** Opening DATA EXTRACTS block **

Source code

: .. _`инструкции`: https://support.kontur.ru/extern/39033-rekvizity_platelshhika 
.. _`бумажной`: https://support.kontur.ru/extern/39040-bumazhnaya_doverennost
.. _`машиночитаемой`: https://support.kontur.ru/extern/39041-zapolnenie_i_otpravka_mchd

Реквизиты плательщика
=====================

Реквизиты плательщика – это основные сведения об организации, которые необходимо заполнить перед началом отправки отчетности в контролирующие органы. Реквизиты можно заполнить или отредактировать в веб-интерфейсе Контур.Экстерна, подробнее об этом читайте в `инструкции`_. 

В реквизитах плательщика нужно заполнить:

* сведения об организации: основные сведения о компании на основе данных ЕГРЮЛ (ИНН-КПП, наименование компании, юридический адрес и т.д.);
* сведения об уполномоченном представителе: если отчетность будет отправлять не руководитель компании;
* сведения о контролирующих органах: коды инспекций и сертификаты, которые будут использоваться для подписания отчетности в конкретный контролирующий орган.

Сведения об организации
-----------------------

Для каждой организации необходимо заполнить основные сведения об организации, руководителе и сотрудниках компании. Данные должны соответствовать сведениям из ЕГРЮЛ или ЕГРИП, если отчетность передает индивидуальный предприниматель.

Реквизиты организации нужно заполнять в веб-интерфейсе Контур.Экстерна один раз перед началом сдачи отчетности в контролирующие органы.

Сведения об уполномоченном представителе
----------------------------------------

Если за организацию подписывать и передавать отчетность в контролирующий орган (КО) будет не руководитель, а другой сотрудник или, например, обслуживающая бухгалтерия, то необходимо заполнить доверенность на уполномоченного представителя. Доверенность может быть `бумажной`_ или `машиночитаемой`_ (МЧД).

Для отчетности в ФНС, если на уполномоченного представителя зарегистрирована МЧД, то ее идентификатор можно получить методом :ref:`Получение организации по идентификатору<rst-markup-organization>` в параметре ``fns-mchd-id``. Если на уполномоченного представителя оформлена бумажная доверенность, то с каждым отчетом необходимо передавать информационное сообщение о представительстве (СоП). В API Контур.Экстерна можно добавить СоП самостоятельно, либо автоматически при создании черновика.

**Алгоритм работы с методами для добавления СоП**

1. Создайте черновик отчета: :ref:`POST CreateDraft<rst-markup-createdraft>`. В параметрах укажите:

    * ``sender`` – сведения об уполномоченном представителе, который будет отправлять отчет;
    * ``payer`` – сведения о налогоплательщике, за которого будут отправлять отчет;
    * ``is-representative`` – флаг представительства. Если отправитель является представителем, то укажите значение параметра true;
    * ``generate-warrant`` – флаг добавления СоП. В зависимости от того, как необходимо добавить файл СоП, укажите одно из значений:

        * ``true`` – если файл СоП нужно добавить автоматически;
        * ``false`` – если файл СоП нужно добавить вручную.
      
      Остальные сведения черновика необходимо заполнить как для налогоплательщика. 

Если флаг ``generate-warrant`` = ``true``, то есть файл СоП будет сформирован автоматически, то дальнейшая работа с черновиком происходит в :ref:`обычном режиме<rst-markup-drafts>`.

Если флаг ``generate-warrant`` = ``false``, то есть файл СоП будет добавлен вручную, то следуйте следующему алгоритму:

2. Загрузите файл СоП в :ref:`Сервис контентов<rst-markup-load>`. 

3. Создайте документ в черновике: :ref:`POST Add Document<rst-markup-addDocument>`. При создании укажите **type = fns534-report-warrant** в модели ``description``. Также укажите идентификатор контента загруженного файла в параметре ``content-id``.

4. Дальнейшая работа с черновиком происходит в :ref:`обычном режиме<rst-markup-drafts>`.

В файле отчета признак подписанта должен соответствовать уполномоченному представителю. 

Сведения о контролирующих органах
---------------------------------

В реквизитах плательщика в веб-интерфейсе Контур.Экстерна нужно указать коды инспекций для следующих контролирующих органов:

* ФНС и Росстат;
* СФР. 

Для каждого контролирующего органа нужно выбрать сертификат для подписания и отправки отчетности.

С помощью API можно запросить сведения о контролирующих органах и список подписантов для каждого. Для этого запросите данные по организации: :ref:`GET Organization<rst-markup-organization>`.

** Closing DATA EXTRACTS block **

Extract from the data every line where "реквизитах" shows up.

В реквизитах плательщика нужно заполнить:
В реквизитах плательщика в веб-интерфейсе Контур.Экстерна нужно указать коды инспекций для следующих контролирующих органов:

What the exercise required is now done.